Wanted: Your history

User-generated content can come in the form of a users’ history. As long as people can know your history, it can help form recommendations that drive sales of products, movie rentals, or news articles. In the past, roughly 5% of Amazon‘s book sales came from recommendations, as estimated by analysts. According to Netflix members select approximately 60 percent of their movies based on movie recommendations tailored to their individual tastes.

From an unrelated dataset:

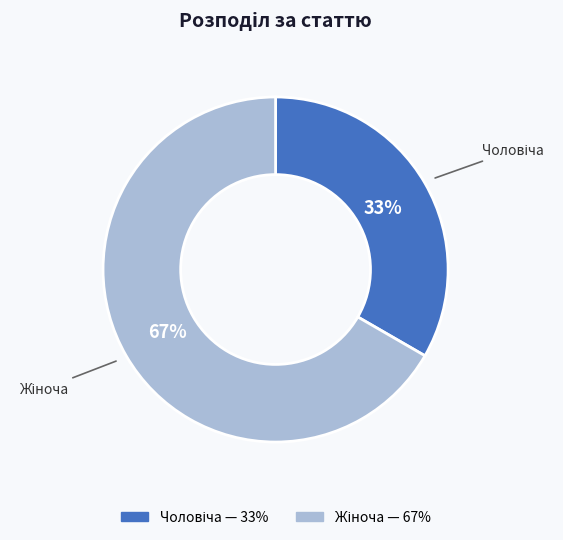

To the nearest percent, what is the average slice percentage?

50%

Wanted: Your reviews, ratings

It all started with ePinions back in the late ’90s. It was a site that thrived on users giving their opinions about sundry topics. Now, reviews and ratings are not only everywhere, they’re essential in influencing what we buy, where we eat, and what we read. They’ve become a great filtering process. They’re the reason sellers are trusted on eBay. They’re the reason local restaurants which are reviewed by users on Yelp.com get new clients. They’re the reason we read certain articles from across the Web, thanks to Digg.com, which relies on users to vote for articles they like by submitting it.

Wanted: Your profiles and journals

We live in an age where what we do, and who we are, is the news. That became clearer to me after Facebook decided to make any update on a users’ profile become a news feed. While the service wasn’t very popular when announced, I think the millennial generation will get used to it. Profiles of every day people make up the social network sites — the fastest-growing sites — on the Web. News Corp’s MySpace, with 115 million members creating the content with their own profiles, saw page views and unique visitors more than double in November. Microsoft’s Windows Live Spaces, which has 70 million members creating profiles, also saw its unique visitors and page views more than double last month.

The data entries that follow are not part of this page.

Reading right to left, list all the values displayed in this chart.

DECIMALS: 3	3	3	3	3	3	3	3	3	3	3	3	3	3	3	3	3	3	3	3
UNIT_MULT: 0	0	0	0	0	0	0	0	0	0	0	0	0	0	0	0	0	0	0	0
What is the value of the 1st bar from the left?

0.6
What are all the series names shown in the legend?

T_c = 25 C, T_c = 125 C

Wanted: Your video creations

NBC is integrating user-submitted videos, such as favorite pets and wedding woes. They’ll be videos that are family-oriented, said Mark Moore, founder and CEO of One True Media, the technology company hosting the user-submitted videos. Mixing user-submitted video and traditional content will become a bigger deal in 2007.

What it means: this is a great summary of the major pillars of user-generated content. Still looking for a good New Year’s resolution? Make sure you open the conversation with your users. They want to tell you something!